Rewrite the records below as one numbered list, one line per entry, leaving out any blank lines.

Begin

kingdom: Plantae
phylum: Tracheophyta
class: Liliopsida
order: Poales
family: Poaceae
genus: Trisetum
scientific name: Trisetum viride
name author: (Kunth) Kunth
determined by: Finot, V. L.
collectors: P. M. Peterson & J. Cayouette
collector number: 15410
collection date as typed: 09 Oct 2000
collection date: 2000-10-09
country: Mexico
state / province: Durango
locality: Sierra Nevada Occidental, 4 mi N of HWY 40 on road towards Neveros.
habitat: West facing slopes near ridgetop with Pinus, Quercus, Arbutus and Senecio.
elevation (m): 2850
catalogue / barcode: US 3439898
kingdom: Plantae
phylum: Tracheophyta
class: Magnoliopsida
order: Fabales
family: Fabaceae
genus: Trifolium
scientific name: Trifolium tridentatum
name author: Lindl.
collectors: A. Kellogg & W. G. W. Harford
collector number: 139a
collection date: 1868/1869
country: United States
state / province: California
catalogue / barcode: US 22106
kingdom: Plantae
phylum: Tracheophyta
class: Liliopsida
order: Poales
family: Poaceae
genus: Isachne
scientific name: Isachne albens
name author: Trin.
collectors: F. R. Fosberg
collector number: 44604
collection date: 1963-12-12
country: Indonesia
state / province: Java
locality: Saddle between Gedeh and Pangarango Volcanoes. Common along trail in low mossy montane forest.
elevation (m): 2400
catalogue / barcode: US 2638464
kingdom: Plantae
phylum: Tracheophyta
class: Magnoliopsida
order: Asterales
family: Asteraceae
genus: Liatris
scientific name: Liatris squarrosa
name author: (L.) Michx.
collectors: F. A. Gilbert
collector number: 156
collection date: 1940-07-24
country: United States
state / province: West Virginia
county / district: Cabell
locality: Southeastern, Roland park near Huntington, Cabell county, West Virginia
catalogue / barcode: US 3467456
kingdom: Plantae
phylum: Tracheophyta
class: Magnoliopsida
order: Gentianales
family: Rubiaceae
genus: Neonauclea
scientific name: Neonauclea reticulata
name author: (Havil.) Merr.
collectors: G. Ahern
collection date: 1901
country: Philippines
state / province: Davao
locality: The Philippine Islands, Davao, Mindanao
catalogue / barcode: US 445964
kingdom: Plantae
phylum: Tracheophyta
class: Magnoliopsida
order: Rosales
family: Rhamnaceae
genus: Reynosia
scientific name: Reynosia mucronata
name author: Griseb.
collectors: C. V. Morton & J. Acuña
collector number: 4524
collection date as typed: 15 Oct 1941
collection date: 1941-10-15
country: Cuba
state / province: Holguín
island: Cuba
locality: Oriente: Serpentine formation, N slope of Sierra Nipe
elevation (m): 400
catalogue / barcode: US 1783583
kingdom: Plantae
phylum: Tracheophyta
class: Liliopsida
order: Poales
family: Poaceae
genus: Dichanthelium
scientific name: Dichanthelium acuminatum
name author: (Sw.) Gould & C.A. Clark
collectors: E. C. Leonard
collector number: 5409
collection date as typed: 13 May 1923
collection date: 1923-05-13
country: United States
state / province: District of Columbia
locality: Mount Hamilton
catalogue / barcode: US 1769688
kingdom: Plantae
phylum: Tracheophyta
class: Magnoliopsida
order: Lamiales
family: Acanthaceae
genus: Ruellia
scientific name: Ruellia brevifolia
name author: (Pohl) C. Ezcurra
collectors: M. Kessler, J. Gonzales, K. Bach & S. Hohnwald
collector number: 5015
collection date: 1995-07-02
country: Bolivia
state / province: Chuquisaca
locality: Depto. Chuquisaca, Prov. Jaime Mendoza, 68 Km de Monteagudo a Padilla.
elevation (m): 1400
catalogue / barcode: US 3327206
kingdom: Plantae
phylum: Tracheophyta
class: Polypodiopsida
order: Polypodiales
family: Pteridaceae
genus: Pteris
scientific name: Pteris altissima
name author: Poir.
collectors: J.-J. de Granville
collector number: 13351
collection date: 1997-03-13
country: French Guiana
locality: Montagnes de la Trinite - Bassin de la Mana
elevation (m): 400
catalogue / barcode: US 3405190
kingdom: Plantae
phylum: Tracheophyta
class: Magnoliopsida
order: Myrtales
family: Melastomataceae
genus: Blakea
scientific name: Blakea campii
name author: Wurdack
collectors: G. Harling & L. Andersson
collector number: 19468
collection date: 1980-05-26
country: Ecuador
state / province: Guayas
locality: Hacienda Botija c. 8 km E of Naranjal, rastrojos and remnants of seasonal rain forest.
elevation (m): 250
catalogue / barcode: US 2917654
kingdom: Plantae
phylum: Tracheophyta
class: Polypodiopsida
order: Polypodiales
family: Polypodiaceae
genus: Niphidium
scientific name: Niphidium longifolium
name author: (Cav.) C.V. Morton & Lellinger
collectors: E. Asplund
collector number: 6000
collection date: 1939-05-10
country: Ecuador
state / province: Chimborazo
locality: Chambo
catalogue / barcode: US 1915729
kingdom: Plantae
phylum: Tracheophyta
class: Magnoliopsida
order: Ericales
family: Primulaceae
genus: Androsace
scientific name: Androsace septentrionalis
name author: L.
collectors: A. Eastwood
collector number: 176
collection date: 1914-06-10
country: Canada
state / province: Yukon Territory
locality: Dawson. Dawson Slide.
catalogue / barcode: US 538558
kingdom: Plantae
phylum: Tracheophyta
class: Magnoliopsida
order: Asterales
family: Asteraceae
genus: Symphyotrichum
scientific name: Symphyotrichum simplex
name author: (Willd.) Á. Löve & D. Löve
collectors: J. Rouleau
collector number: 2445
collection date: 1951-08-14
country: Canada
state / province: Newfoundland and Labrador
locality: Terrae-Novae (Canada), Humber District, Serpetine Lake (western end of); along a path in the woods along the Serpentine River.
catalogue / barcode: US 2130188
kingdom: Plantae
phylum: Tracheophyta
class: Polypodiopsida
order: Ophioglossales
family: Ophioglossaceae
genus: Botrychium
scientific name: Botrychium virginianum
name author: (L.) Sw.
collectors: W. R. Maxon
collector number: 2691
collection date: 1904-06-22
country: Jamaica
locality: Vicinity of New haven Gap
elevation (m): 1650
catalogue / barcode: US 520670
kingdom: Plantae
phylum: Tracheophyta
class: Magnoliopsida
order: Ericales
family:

End

_PROBLEM SOLUTION_
1. kingdom: Plantae
2. phylum: Tracheophyta
3. class: Liliopsida
4. order: Poales
5. family: Poaceae
6. genus: Trisetum
7. scientific name: Trisetum viride
8. name author: (Kunth) Kunth
9. determined by: Finot, V. L.
10. collectors: P. M. Peterson & J. Cayouette
11. collector number: 15410
12. collection date as typed: 09 Oct 2000
13. collection date: 2000-10-09
14. country: Mexico
15. state / province: Durango
16. locality: Sierra Nevada Occidental, 4 mi N of HWY 40 on road towards Neveros.
17. habitat: West facing slopes near ridgetop with Pinus, Quercus, Arbutus and Senecio.
18. elevation (m): 2850
19. catalogue / barcode: US 3439898
20. kingdom: Plantae
21. phylum: Tracheophyta
22. class: Magnoliopsida
23. order: Fabales
24. family: Fabaceae
25. genus: Trifolium
26. scientific name: Trifolium tridentatum
27. name author: Lindl.
28. collectors: A. Kellogg & W. G. W. Harford
29. collector number: 139a
30. collection date: 1868/1869
31. country: United States
32. state / province: California
33. catalogue / barcode: US 22106
34. kingdom: Plantae
35. phylum: Tracheophyta
36. class: Liliopsida
37. order: Poales
38. family: Poaceae
39. genus: Isachne
40. scientific name: Isachne albens
41. name author: Trin.
42. collectors: F. R. Fosberg
43. collector number: 44604
44. collection date: 1963-12-12
45. country: Indonesia
46. state / province: Java
47. locality: Saddle between Gedeh and Pangarango Volcanoes. Common along trail in low mossy montane forest.
48. elevation (m): 2400
49. catalogue / barcode: US 2638464
50. kingdom: Plantae
51. phylum: Tracheophyta
52. class: Magnoliopsida
53. order: Asterales
54. family: Asteraceae
55. genus: Liatris
56. scientific name: Liatris squarrosa
57. name author: (L.) Michx.
58. collectors: F. A. Gilbert
59. collector number: 156
60. collection date: 1940-07-24
61. country: United States
62. state / province: West Virginia
63. county / district: Cabell
64. locality: Southeastern, Roland park near Huntington, Cabell county, West Virginia
65. catalogue / barcode: US 3467456
66. kingdom: Plantae
67. phylum: Tracheophyta
68. class: Magnoliopsida
69. order: Gentianales
70. family: Rubiaceae
71. genus: Neonauclea
72. scientific name: Neonauclea reticulata
73. name author: (Havil.) Merr.
74. collectors: G. Ahern
75. collection date: 1901
76. country: Philippines
77. state / province: Davao
78. locality: The Philippine Islands, Davao, Mindanao
79. catalogue / barcode: US 445964
80. kingdom: Plantae
81. phylum: Tracheophyta
82. class: Magnoliopsida
83. order: Rosales
84. family: Rhamnaceae
85. genus: Reynosia
86. scientific name: Reynosia mucronata
87. name author: Griseb.
88. collectors: C. V. Morton & J. Acuña
89. collector number: 4524
90. collection date as typed: 15 Oct 1941
91. collection date: 1941-10-15
92. country: Cuba
93. state / province: Holguín
94. island: Cuba
95. locality: Oriente: Serpentine formation, N slope of Sierra Nipe
96. elevation (m): 400
97. catalogue / barcode: US 1783583
98. kingdom: Plantae
99. phylum: Tracheophyta
100. class: Liliopsida
101. order: Poales
102. family: Poaceae
103. genus: Dichanthelium
104. scientific name: Dichanthelium acuminatum
105. name author: (Sw.) Gould & C.A. Clark
106. collectors: E. C. Leonard
107. collector number: 5409
108. collection date as typed: 13 May 1923
109. collection date: 1923-05-13
110. country: United States
111. state / province: District of Columbia
112. locality: Mount Hamilton
113. catalogue / barcode: US 1769688
114. kingdom: Plantae
115. phylum: Tracheophyta
116. class: Magnoliopsida
117. order: Lamiales
118. family: Acanthaceae
119. genus: Ruellia
120. scientific name: Ruellia brevifolia
121. name author: (Pohl) C. Ezcurra
122. collectors: M. Kessler, J. Gonzales, K. Bach & S. Hohnwald
123. collector number: 5015
124. collection date: 1995-07-02
125. country: Bolivia
126. state / province: Chuquisaca
127. locality: Depto. Chuquisaca, Prov. Jaime Mendoza, 68 Km de Monteagudo a Padilla.
128. elevation (m): 1400
129. catalogue / barcode: US 3327206
130. kingdom: Plantae
131. phylum: Tracheophyta
132. class: Polypodiopsida
133. order: Polypodiales
134. family: Pteridaceae
135. genus: Pteris
136. scientific name: Pteris altissima
137. name author: Poir.
138. collectors: J.-J. de Granville
139. collector number: 13351
140. collection date: 1997-03-13
141. country: French Guiana
142. locality: Montagnes de la Trinite - Bassin de la Mana
143. elevation (m): 400
144. catalogue / barcode: US 3405190
145. kingdom: Plantae
146. phylum: Tracheophyta
147. class: Magnoliopsida
148. order: Myrtales
149. family: Melastomataceae
150. genus: Blakea
151. scientific name: Blakea campii
152. name author: Wurdack
153. collectors: G. Harling & L. Andersson
154. collector number: 19468
155. collection date: 1980-05-26
156. country: Ecuador
157. state / province: Guayas
158. locality: Hacienda Botija c. 8 km E of Naranjal, rastrojos and remnants of seasonal rain forest.
159. elevation (m): 250
160. catalogue / barcode: US 2917654
161. kingdom: Plantae
162. phylum: Tracheophyta
163. class: Polypodiopsida
164. order: Polypodiales
165. family: Polypodiaceae
166. genus: Niphidium
167. scientific name: Niphidium longifolium
168. name author: (Cav.) C.V. Morton & Lellinger
169. collectors: E. Asplund
170. collector number: 6000
171. collection date: 1939-05-10
172. country: Ecuador
173. state / province: Chimborazo
174. locality: Chambo
175. catalogue / barcode: US 1915729
176. kingdom: Plantae
177. phylum: Tracheophyta
178. class: Magnoliopsida
179. order: Ericales
180. family: Primulaceae
181. genus: Androsace
182. scientific name: Androsace septentrionalis
183. name author: L.
184. collectors: A. Eastwood
185. collector number: 176
186. collection date: 1914-06-10
187. country: Canada
188. state / province: Yukon Territory
189. locality: Dawson. Dawson Slide.
190. catalogue / barcode: US 538558
191. kingdom: Plantae
192. phylum: Tracheophyta
193. class: Magnoliopsida
194. order: Asterales
195. family: Asteraceae
196. genus: Symphyotrichum
197. scientific name: Symphyotrichum simplex
198. name author: (Willd.) Á. Löve & D. Löve
199. collectors: J. Rouleau
200. collector number: 2445
201. collection date: 1951-08-14
202. country: Canada
203. state / province: Newfoundland and Labrador
204. locality: Terrae-Novae (Canada), Humber District, Serpetine Lake (western end of); along a path in the woods along the Serpentine River.
205. catalogue / barcode: US 2130188
206. kingdom: Plantae
207. phylum: Tracheophyta
208. class: Polypodiopsida
209. order: Ophioglossales
210. family: Ophioglossaceae
211. genus: Botrychium
212. scientific name: Botrychium virginianum
213. name author: (L.) Sw.
214. collectors: W. R. Maxon
215. collector number: 2691
216. collection date: 1904-06-22
217. country: Jamaica
218. locality: Vicinity of New haven Gap
219. elevation (m): 1650
220. catalogue / barcode: US 520670
221. kingdom: Plantae
222. phylum: Tracheophyta
223. class: Magnoliopsida
224. order: Ericales
225. family:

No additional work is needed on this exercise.